I am not very familiar with ggplot and will need time to get familiar with it.
Machine learning is not a must in this project.
years = seq(1975, 2017, 7)
milkproduct <- milkproductfacts %>%
filter(year %in% years) %>%
gather(product, lbs, fluid_milk:dry_whey) %>%
mutate(product = fct_collapse(product,
"dry_milk" = c("dry_whole_milk", "dry_nonfat_milk", "dry_buttermilk"),
"evap_milk" = c("evap_cnd_canned_whole_milk", "evap_cnd_bulk_whole_milk",
"evap_cnd_bulk_and_can_skim_milk"),
"cheese" = c("cheese_american", "cheese_other", "cheese_cottage"),
"ice_cream" = c("frozen_ice_cream_regular", "frozen_ice_cream_reduced_fat")
)) %>%
group_by(year, product) %>%
summarise(lbs = sum(lbs)) %>%
ungroup()
products <- c("butter", "cheese", "fluid_milk", "fluid_yogurt", "ice_cream")
names <- str_replace(str_to_title(str_remove(products, pattern = "fluid_")), "_", " ")
milk_product_merged <- milkproduct %>%
filter(product %in% products) %>%
mutate(product = factor(product, labels = names))
milk_product_merged %>%
ggplot(aes(x = year, y = lbs, fill = product, group = product)) +
facet_wrap(~product, nrow = 2) +
geom_hline(yintercept = 0) +
geom_area() +
labs(title = "Milk consumption Trend in (lbs) between 1975-2017") +
theme(legend.position = "none",
axis.text.x = element_blank(),
axis.text.y = element_blank())
milk_product_merged %>%
filter(year == 1975 | year == 2017) %>%
ggplot(aes(x = product, y = lbs, fill = as.factor(year))) +
geom_hline(yintercept = 0, size = 1)+
geom_bar(position = "dodge",stat = "identity") +
labs(title = "Consumer Preference", subtitle = "Avg. consumption per person", xlab="milk_products", ylab="avg.consumption") +
scale_fill_manual(values = c("#4393C3", "#D6604D"))
cor_matrix <- cor(subset(milkcowfacts, select = -c(year))) %>%
round(2) %>%
corrplot(type = "lower", order = "hclust",
tl.col = "black", tl.srt = 45)
Milk industry needs some transformation to find new profit points.
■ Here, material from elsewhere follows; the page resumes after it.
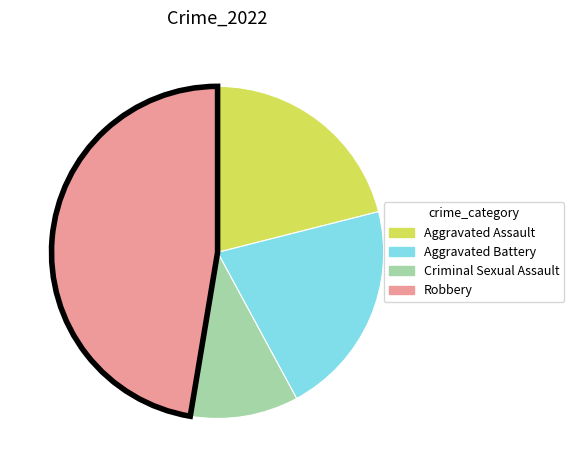

Is it true that Criminal Sexual Assault is 11% of the pie?

True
Which product line we should invest more to earn more profit?
Which product lines need to drease or stop investing in?
What are the factors that affect the milk price most?
For Q1 and Q2, I merged the columns of the milkproductfacts dataset to “Butter”, “Cheese”, “Milk”, “Yogort”, “Ice Cream”. Then I used ggplot to visualize these products’ consumption from 1975 - 2017 to find the polularity of these products.
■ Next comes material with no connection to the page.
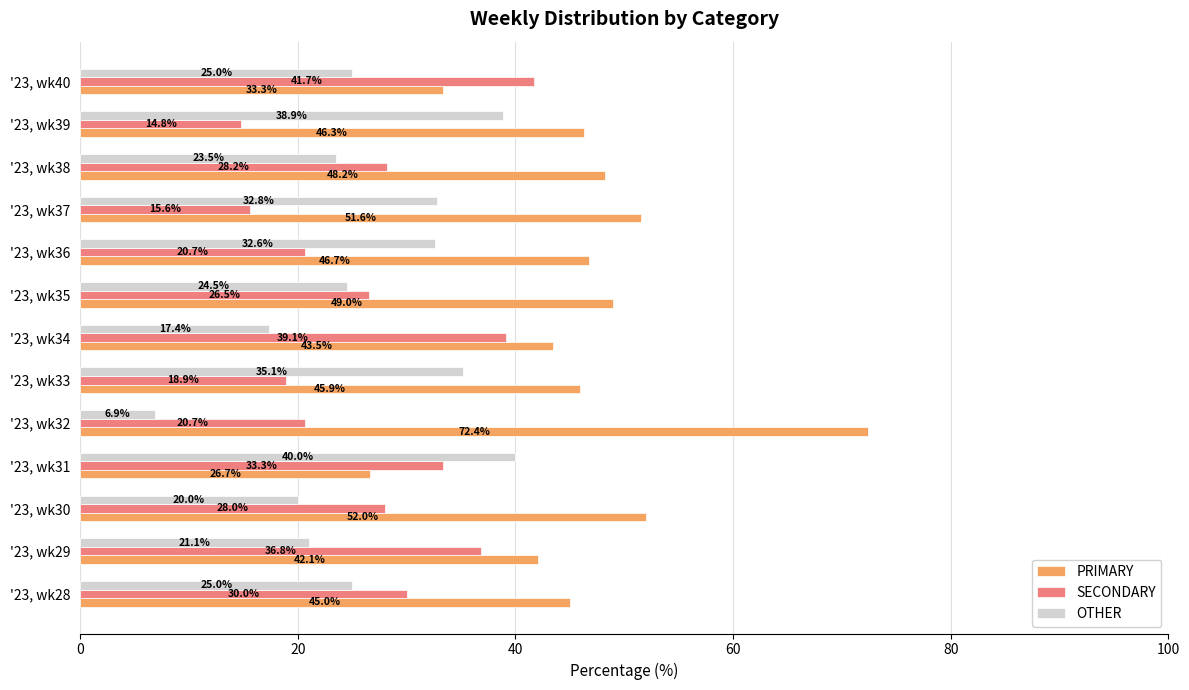

Which series has the largest total across all categories?

PRIMARY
For Q3, to answer this question, I used function corrplot(), in the package of the same name, creates a graphical display of a correlation matrix, highlighting the most correlated variables in a data table.
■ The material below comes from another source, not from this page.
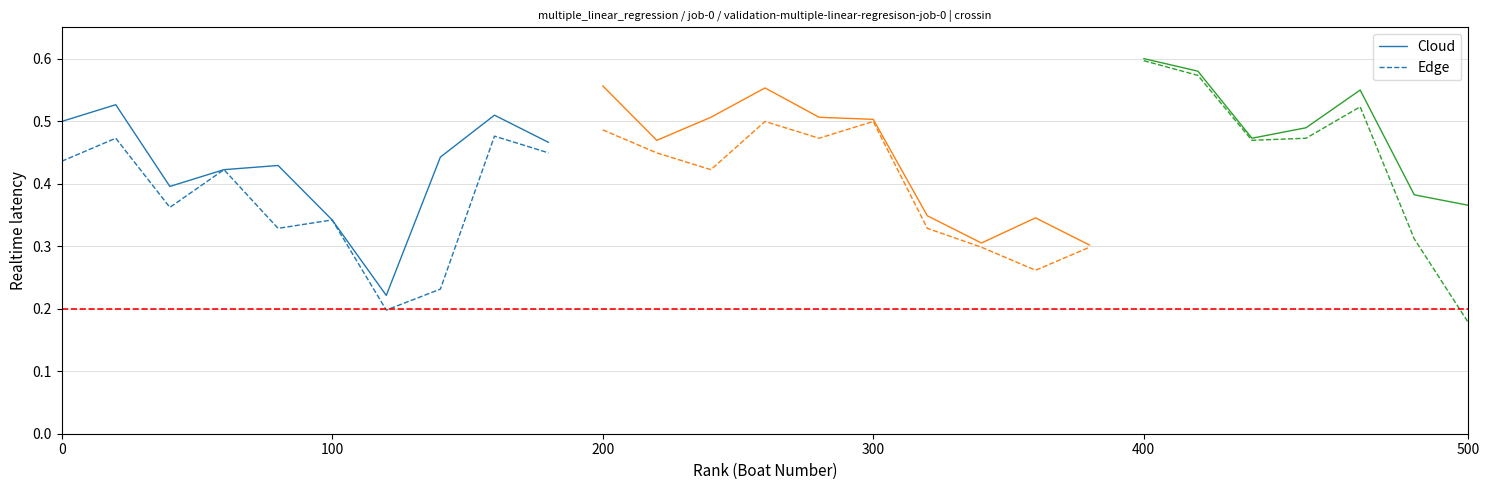

Does the chart display data point markers on the line(s)?

No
Positive correlations are displayed in blue and negative correlations in red color. The color intensity and the size of the circle are proportional to the correlation coefficients. In the right side of the correlogram, the legend color shows the correlation coefficients and the corresponding colors.
I notice that the average milk price has a positive correlation with milk per cow and milk production. I am really suspicious about this as it violates market discipline.
Cheese and yogurt comsuptions are going up throughout the years. These are the sun-rising products which we should invest in.
Milk and icecream product comsumptions have been decreasing all the time. The icecream product line is the one which we should decrease investment size. Although milk product comsumption is also downsizing; it is the heart of the industry. We may consider using more milk to produce more cheese and yogurt instead of sell milk directly to the market.
By reading the correlation matrix, we can find the correlation between avg_price_milk and other factors. The milk feed price ratio and slaughter cow price are the factors affect milk price most. The milk production company should give more attention to these two factors.
One of the concerns I have is that my data is not sufficient to provide detailed insight due to the size limit of the data. This issue affects my correlation conclusion a lot. I am wondering if the conclusion is actually meaningful.
Additionally, I wish I could have more time and energy to build a multi-linear regression model for the milkcowfacts dataset. I came up with this idea just a few minutes ago. It is a pity that I don’t have sufficient time to complete this part. I believe it will be very interesting to learn what factors affected milk price most.